# Work request
Lines to return, exactly: from the line with "search this" to the line with "77 Raingate Street" in the entries below, both included.

===== Data to process

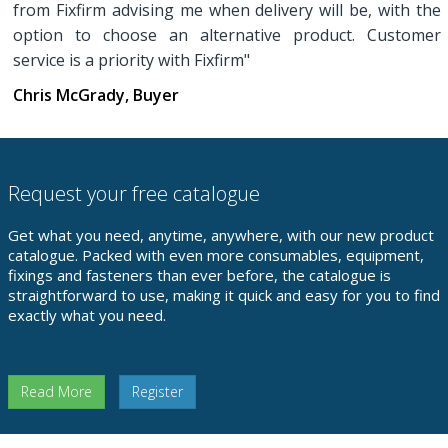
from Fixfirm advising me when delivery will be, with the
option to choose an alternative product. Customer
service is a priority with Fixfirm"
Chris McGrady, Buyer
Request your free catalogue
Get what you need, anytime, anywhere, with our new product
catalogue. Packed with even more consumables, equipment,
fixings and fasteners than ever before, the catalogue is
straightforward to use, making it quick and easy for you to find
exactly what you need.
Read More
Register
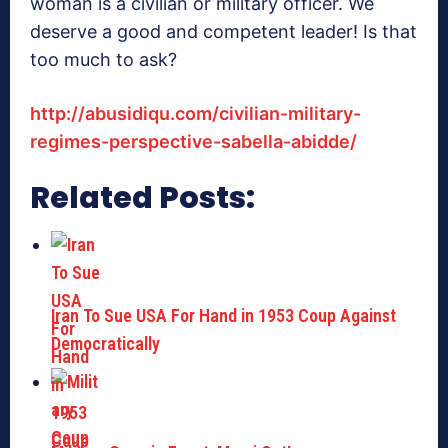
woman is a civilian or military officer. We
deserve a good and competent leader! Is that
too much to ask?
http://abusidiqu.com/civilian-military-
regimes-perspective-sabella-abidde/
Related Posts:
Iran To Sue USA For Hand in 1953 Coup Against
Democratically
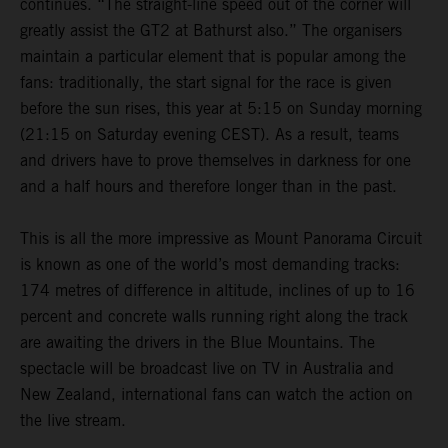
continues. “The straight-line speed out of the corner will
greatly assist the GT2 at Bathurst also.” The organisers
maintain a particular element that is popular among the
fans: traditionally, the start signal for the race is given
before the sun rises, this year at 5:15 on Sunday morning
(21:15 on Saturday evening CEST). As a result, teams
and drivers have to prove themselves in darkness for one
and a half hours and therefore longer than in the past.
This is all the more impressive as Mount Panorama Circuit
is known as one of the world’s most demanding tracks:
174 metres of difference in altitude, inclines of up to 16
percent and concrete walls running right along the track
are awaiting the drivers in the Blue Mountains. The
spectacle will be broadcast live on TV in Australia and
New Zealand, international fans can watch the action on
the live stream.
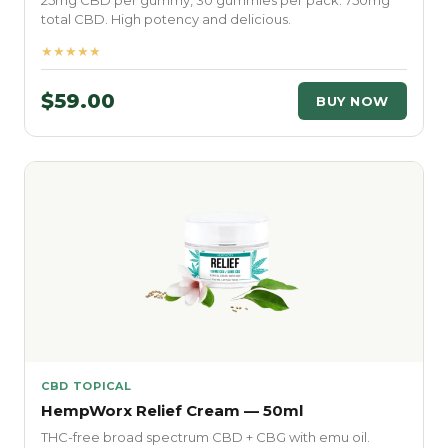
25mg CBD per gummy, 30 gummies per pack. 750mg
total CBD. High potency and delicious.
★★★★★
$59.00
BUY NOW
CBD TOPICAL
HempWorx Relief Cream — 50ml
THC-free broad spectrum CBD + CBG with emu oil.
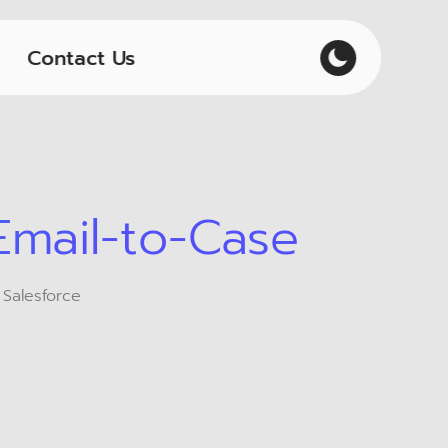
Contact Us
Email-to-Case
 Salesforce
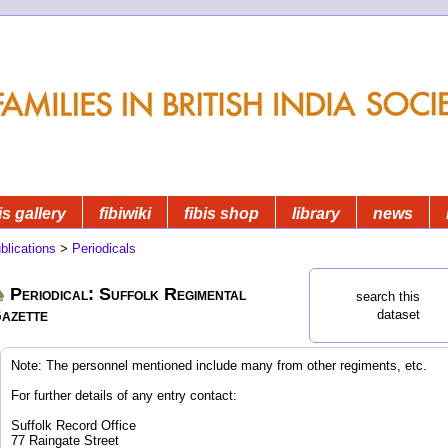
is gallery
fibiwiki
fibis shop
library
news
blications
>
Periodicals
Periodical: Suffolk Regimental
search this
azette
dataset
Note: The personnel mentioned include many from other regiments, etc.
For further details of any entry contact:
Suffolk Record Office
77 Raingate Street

==========
===== Data to process

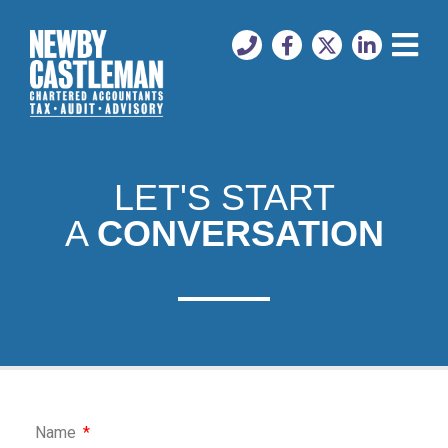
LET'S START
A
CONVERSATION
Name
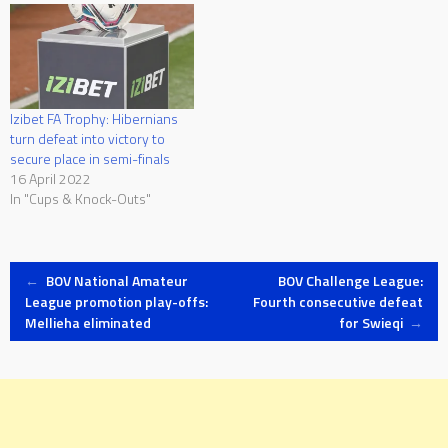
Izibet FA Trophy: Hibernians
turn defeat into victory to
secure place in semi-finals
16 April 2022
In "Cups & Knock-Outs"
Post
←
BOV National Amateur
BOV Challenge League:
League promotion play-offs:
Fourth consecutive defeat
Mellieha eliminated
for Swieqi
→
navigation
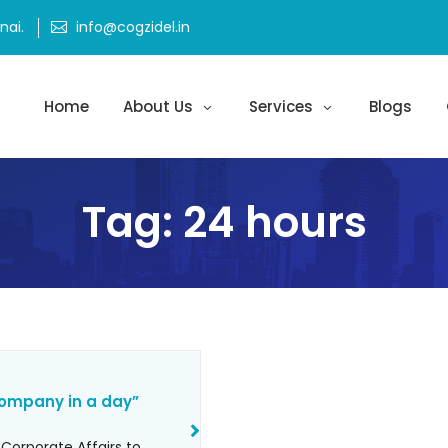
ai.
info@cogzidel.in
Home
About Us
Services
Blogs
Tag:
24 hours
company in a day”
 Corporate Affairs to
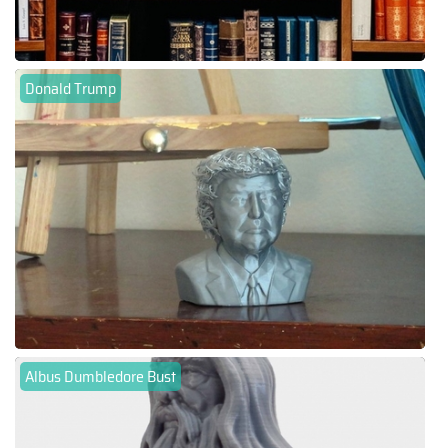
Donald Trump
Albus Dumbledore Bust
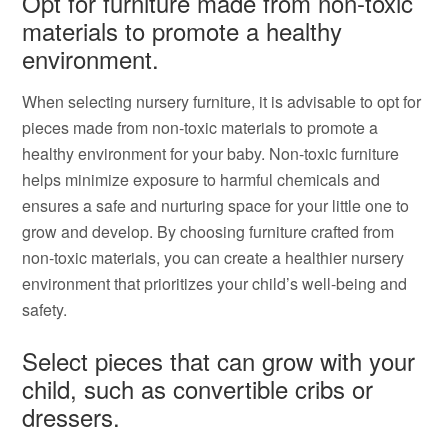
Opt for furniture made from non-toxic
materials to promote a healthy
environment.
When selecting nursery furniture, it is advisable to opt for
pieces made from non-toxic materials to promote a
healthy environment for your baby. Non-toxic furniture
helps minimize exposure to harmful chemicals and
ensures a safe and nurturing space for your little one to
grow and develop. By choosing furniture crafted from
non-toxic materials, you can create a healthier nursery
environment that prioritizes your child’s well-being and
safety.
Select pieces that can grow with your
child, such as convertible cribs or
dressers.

==========

# Exercise response
search this
azette
dataset
Note: The personnel mentioned include many from other regiments, etc.
For further details of any entry contact:
Suffolk Record Office
77 Raingate Street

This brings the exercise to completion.